> _ENTRIES SHOWN_:
########################################

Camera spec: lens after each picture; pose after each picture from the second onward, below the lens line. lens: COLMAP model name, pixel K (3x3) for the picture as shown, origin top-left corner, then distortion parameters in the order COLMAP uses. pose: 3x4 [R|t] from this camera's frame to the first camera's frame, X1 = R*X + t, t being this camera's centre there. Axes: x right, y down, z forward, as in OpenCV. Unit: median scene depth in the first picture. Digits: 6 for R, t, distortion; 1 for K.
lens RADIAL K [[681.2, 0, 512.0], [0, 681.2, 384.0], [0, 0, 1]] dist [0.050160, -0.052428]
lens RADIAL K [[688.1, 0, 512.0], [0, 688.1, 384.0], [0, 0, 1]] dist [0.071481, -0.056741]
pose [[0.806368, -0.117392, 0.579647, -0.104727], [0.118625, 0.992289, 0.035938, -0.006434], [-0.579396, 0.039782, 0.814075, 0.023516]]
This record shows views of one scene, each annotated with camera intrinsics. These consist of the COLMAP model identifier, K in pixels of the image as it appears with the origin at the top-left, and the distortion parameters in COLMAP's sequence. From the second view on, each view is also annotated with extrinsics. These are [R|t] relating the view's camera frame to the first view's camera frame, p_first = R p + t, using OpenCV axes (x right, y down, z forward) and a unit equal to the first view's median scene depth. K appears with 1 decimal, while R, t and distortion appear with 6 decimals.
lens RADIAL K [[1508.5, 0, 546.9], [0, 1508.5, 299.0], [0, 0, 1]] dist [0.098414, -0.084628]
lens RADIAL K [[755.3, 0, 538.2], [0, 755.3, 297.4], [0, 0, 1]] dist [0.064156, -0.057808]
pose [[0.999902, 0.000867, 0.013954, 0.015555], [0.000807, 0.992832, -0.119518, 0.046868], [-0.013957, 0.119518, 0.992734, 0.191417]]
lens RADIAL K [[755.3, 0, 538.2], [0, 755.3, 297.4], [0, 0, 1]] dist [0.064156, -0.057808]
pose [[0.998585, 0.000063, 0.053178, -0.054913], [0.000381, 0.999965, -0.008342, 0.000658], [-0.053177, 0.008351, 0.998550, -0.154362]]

########################################

> _WHAT TO WORK ON_: Reproduce the lines above, keeping every character unchanged, for all of the items.

> _SOLUTION FOR THIS TASK_:
Camera spec: lens after each picture; pose after each picture from the second onward, below the lens line. lens: COLMAP model name, pixel K (3x3) for the picture as shown, origin top-left corner, then distortion parameters in the order COLMAP uses. pose: 3x4 [R|t] from this camera's frame to the first camera's frame, X1 = R*X + t, t being this camera's centre there. Axes: x right, y down, z forward, as in OpenCV. Unit: median scene depth in the first picture. Digits: 6 for R, t, distortion; 1 for K.
lens RADIAL K [[681.2, 0, 512.0], [0, 681.2, 384.0], [0, 0, 1]] dist [0.050160, -0.052428]
lens RADIAL K [[688.1, 0, 512.0], [0, 688.1, 384.0], [0, 0, 1]] dist [0.071481, -0.056741]
pose [[0.806368, -0.117392, 0.579647, -0.104727], [0.118625, 0.992289, 0.035938, -0.006434], [-0.579396, 0.039782, 0.814075, 0.023516]]
This record shows views of one scene, each annotated with camera intrinsics. These consist of the COLMAP model identifier, K in pixels of the image as it appears with the origin at the top-left, and the distortion parameters in COLMAP's sequence. From the second view on, each view is also annotated with extrinsics. These are [R|t] relating the view's camera frame to the first view's camera frame, p_first = R p + t, using OpenCV axes (x right, y down, z forward) and a unit equal to the first view's median scene depth. K appears with 1 decimal, while R, t and distortion appear with 6 decimals.
lens RADIAL K [[1508.5, 0, 546.9], [0, 1508.5, 299.0], [0, 0, 1]] dist [0.098414, -0.084628]
lens RADIAL K [[755.3, 0, 538.2], [0, 755.3, 297.4], [0, 0, 1]] dist [0.064156, -0.057808]
pose [[0.999902, 0.000867, 0.013954, 0.015555], [0.000807, 0.992832, -0.119518, 0.046868], [-0.013957, 0.119518, 0.992734, 0.191417]]
lens RADIAL K [[755.3, 0, 538.2], [0, 755.3, 297.4], [0, 0, 1]] dist [0.064156, -0.057808]
pose [[0.998585, 0.000063, 0.053178, -0.054913], [0.000381, 0.999965, -0.008342, 0.000658], [-0.053177, 0.008351, 0.998550, -0.154362]]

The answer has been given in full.